Retos.
1. Reescribe el tramo del hilo sobre magos que va desde "Hombre, no quería" hasta "personaje finamente trabajado." y sustituye "santo" por "sabio".
2. En el hilo sobre magos, ¿para qué dice Drakonis que necesita un mago?

Extracto proporcionado.
+++
Bueno?, si? aló?, quien es?
*R.* _Soy  Drakonis, Amigo ocupo un Mago, usted puede ayudarme?,_ 
Si, en que puedo servirle, para que ocupas un mago?...
*R.*_ Para desaparecerme a mi mismo..._
(Acto final, cuelgo el teléfono....) Bueno, no fue tan difícil...

Saludos

----------


## rubiales

> ......La mayoría de los magos buscan su personaje primero y, en segundo lugar, adaptan los juegos a él.....


¡Juas! Imagino que estas de coña Ignoto, quizá la frase correcta sea:

_"La Mayoria de los magos NO  buscan su personaje, ni adaptan los juegos a él"_

Yo el más del 90% de los magos que conozco, no tiene ni tan siquiera personalidad.

----------


## ignoto

Hombre, no quería yo ser tan brusco pero va a ser que tienes más razón que un santo.

----------


## ignoto

Por cierto, acaba de escribir un mago que representa el paradigma de un personaje finamente trabajado.
Desde el sombrero hasta la mesa redonda pasando por la baraja española, el cuidado acento y hasta la camisa.
+++
Extracto de datos.
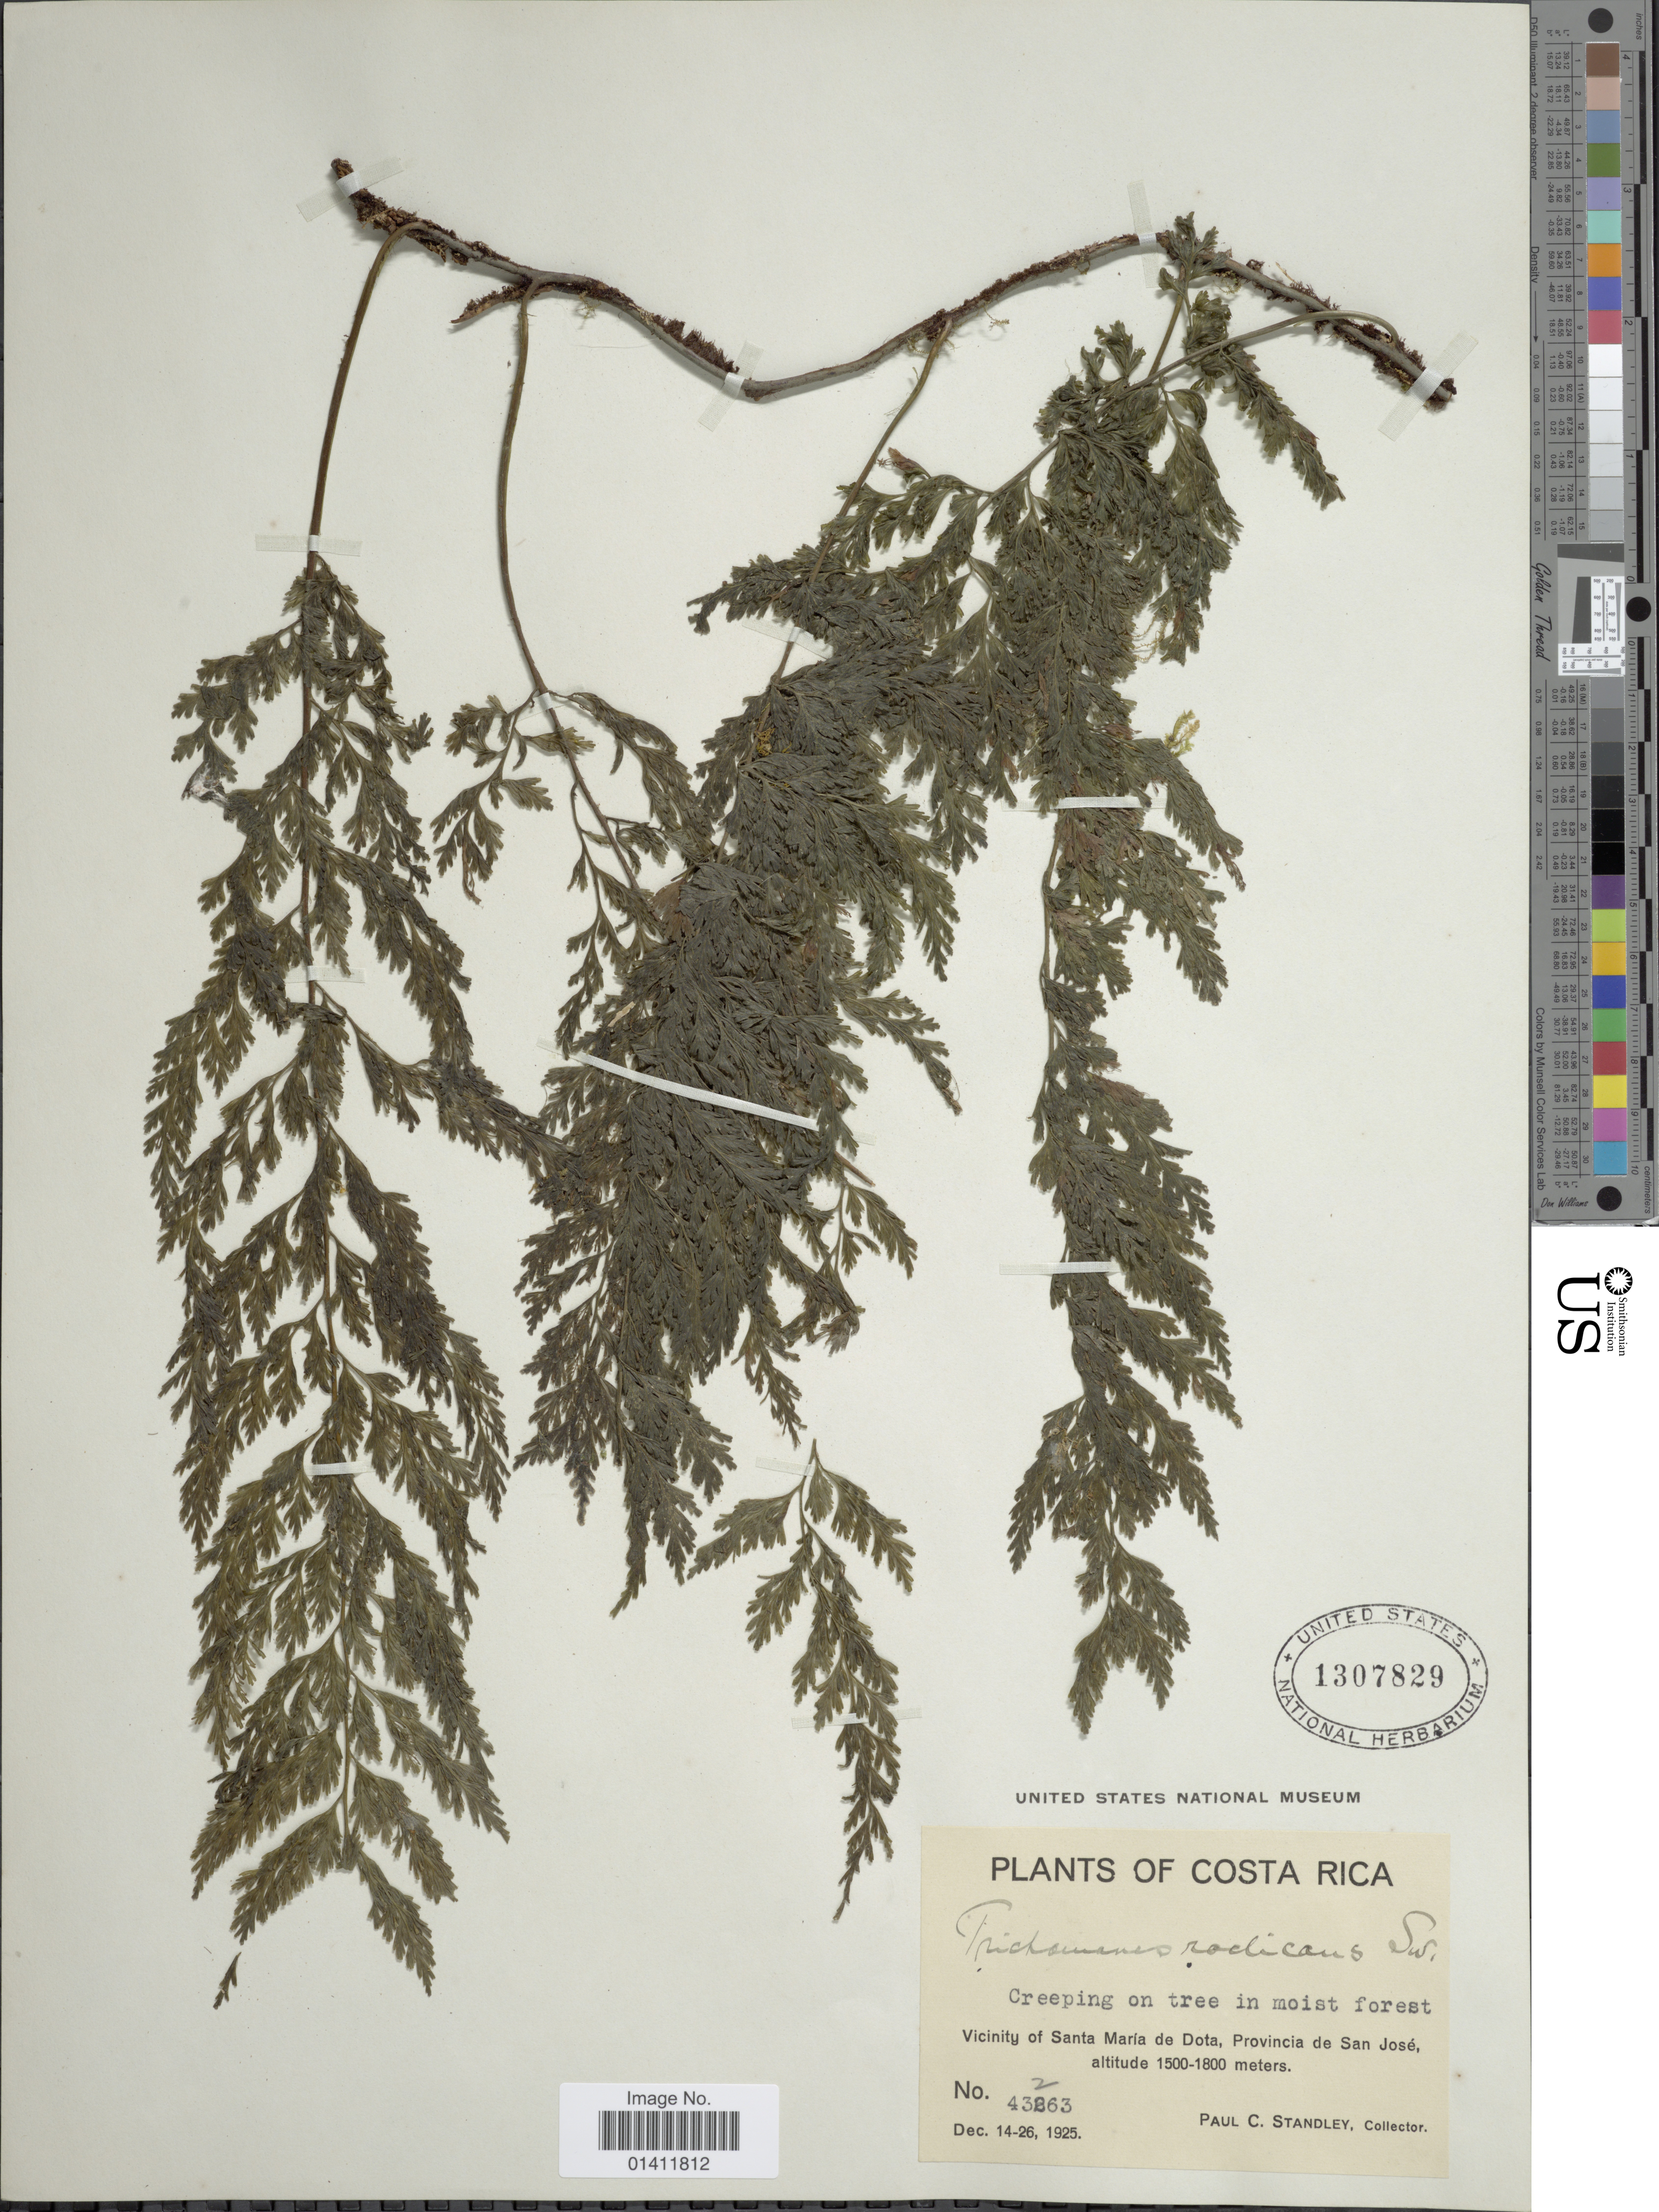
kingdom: Plantae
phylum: Tracheophyta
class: Polypodiopsida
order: Hymenophyllales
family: Hymenophyllaceae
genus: Vandenboschia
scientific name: Vandenboschia radicans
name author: (Sw.) Copel.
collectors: P. C. Standley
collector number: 43263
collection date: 1925-12-14/1925-12-26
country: Costa Rica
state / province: San José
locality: Vicinity of Santa Maria de Dota, Provincia de San Jose.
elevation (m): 1500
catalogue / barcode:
+++
Resultados del ejercicio.
1.
Hombre, no quería yo ser tan brusco pero va a ser que tienes más razón que un sabio.

----------


## ignoto

Por cierto, acaba de escribir un mago que representa el paradigma de un personaje finamente trabajado.

2. Para desaparecerse a sí mismo.